In this, his ninth book of poetry, lyric master X. J. Kennedy regales his readers with engaging rhythm fittingly signaled by the book’s title, which echoes Duke Ellington’s jazz classic "It Don’t Mean a Thing (If It Ain’t Got That Swing)." Kennedy’s poems, infused with verve and surprise, are by turns irresistibly funny and sharply insightful about life in America.

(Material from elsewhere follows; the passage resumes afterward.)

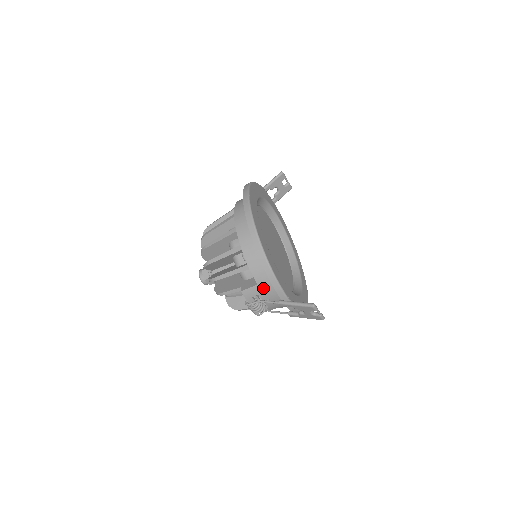
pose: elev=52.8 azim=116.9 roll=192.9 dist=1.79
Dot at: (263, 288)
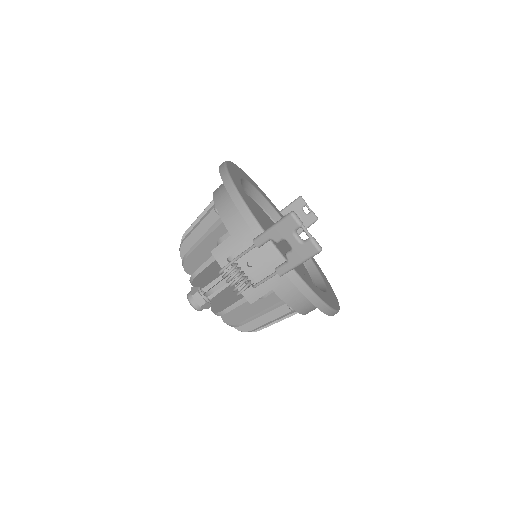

Some poems are personal recollections of childhood and growing up, as in "My Mother Consigns to the Flames My Trove of Comic Books." "Thomas Hardy’s Obsequies" tells the bizarre true account of the literary giant’s burial. Other poems portray memorable characters, from Jane Austen ("Jane Austen Drives to Alton in Her Donkey Trap") to a giant land tortoise ("Lonesome George") to a slow-witted man hired to cook for a nudist colony ("Pudge Wescott"). Kennedy is a storyteller of the first order, relating tales of travel to far-reaching places, from the Galápagos Islands and Tiananmen Square to the hectic back streets of Bamako, Mali. This wise and clever book is rounded out with adept translations of work by Charles Baudelaire, Stéphane Mallarmé, Arthur Rimbaud, and others.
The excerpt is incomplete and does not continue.